Supplied passage:
One idea would to estimate the time it would take of the next search using some metrics as the search speed (which currently is quite slow in my implementation 10~13knps) and estimate the tree size for the next iteration. Another would of course be to improve the search speed to somewhat mitigate the lost search time- the move quality at depth 5 vs depth 4, I believe should is more significant than depth 20 vs depth 19. The deeper the search looks the smaller the chance of the move changing by jumping to the next depth. One could also try to see if the best move has changed at all over the last few levels of depth and just give up and save time for a more dynamic position in the future.
How much time should you allocate for each move? Spend too much time in the early game and you will not have enough to convert the game and you throw it. Spend too little time in the early game and you will probably put on the best but ultimately futile defense in the late game.
Human players can often identify critical situations where it is worth spending more time. It can be after the opening- you have developed, castled and done all the 'obvious' stuff you need to do to step into the middle game. It is worth spending some time here to make sure you assess the situation correctly and come up with a solid plan for the middle game. Or in extreme tactical complications- your Queen is under attack and the opponent is also making other threats. There is no point saving time in a situation like this if you can't solve it. There is no difference if in the next few moves you run out of time or get mated. But if you manage to find some in-between move or some other brilliant defensive resource you might have a fighting chance later.
How do you explain this to a computer? I have no clue. One option might be to look deeper if the previous searches returned wildly different moves and evaluations- the engine has no clue what is going on so it should figure it out.
Currently I am employing a naive approach' "I expect the game to be decided by move X and I will make sure I have plenty of time until then, after that I expect the game to be converted either way". X depends in my current implementation on the time control- for longer games I expect less blunders. So I set X to 40 in longer games and for shorter games 30. I allocate my time for the first 'important' moves equally and then once I have reached the critical point of the game I assume that the game should already be decided and can be converted in the next 10 moves or so.

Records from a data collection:

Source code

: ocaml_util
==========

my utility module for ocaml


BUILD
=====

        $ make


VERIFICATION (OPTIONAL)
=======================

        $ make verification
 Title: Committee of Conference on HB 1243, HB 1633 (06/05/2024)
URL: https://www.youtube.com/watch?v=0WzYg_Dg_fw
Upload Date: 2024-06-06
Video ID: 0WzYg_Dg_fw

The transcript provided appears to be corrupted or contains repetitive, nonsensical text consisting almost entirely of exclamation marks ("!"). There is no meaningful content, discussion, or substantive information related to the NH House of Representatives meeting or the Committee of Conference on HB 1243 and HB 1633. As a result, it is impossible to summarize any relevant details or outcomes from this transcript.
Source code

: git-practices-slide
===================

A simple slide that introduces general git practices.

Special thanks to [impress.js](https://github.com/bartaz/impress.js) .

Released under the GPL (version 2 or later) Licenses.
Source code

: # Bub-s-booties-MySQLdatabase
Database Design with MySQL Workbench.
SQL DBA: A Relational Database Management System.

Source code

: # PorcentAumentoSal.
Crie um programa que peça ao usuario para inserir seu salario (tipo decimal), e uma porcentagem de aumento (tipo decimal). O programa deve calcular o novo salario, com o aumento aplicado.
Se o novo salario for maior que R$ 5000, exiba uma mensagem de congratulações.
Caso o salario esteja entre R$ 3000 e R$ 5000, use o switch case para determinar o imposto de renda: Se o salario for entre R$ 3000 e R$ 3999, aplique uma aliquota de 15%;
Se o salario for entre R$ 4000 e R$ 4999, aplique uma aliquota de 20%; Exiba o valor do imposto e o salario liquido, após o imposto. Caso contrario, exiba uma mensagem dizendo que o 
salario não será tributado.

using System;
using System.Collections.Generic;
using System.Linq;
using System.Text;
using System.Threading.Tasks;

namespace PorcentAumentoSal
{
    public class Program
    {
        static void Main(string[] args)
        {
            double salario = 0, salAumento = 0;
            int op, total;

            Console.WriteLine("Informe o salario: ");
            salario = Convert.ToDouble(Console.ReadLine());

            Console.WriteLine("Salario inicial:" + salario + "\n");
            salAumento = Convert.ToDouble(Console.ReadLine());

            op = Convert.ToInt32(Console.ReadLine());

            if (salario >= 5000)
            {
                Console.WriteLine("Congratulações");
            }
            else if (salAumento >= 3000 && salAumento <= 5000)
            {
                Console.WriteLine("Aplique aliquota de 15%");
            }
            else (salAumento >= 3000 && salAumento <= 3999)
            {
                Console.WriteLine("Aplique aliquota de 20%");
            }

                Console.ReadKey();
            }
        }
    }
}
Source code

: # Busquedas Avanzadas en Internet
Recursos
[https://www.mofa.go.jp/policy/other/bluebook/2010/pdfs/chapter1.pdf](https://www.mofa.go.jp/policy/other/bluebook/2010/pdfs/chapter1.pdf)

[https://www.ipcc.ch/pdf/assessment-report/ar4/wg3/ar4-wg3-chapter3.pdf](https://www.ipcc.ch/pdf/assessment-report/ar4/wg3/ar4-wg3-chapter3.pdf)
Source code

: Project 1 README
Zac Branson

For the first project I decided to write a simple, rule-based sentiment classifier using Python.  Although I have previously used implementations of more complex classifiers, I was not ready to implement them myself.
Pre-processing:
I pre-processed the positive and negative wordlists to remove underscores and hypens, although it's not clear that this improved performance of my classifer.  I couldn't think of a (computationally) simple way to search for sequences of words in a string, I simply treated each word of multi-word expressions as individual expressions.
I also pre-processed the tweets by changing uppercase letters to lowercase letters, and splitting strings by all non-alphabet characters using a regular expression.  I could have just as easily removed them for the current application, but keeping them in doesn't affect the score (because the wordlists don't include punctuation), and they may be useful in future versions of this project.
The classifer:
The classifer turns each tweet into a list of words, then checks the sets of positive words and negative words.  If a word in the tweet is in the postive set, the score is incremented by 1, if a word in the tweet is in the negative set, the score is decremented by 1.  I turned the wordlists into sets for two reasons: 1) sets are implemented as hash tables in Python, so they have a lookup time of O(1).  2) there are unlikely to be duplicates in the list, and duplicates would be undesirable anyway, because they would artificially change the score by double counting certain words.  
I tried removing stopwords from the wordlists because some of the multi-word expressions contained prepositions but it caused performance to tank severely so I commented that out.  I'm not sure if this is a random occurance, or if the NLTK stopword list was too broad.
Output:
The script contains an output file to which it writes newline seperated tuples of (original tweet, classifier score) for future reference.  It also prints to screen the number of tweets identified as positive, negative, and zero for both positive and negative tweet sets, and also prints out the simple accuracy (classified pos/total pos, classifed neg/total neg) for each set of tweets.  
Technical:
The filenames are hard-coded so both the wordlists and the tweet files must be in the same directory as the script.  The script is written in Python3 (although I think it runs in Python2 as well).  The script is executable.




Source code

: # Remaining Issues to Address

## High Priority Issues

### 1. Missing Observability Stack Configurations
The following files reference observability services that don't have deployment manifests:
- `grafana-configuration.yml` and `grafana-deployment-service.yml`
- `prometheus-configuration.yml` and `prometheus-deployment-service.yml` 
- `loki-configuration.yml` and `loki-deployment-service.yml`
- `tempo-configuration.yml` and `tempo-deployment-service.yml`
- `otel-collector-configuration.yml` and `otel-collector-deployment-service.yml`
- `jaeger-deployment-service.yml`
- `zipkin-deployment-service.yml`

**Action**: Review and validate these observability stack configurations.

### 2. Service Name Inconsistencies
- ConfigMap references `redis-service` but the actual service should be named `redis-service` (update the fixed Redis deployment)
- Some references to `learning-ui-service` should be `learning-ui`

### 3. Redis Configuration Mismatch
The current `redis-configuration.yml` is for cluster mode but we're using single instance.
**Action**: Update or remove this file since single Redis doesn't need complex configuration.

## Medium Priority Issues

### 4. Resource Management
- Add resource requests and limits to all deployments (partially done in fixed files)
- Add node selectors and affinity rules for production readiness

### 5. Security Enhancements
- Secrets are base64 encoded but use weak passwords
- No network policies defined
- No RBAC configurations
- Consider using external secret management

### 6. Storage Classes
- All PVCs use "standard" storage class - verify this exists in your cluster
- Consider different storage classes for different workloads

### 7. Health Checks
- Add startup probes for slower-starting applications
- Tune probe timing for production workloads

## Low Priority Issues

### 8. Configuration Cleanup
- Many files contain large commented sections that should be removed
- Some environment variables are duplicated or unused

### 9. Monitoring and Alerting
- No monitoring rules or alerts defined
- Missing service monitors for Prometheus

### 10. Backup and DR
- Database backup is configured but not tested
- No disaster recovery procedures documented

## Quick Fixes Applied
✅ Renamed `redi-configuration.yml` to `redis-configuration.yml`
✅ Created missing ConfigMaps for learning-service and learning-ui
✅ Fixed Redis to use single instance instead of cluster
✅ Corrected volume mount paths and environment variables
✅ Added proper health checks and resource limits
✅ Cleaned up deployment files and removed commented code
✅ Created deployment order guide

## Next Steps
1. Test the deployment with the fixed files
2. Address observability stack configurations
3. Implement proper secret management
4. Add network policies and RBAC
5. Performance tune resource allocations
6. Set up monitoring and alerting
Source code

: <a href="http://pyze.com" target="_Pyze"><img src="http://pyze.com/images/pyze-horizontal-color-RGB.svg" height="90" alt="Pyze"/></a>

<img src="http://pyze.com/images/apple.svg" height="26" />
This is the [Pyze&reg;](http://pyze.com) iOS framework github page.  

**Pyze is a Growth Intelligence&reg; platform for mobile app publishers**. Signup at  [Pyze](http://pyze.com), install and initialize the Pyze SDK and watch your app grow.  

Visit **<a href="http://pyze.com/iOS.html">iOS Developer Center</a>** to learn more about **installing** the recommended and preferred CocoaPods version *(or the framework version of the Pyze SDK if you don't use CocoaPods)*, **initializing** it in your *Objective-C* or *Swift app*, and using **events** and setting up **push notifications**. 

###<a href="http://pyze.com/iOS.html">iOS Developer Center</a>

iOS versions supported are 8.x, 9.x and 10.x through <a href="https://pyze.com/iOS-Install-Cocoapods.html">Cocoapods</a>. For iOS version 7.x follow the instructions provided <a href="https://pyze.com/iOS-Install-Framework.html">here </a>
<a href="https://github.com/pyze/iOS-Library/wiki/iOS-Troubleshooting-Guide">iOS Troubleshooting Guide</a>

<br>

What you should do: According to the text on chess engine time management, what value does X take in longer games? Please answer briefly. The records are separate material, unrelated to the text.

Exercise solution: X is set to 40 in longer games.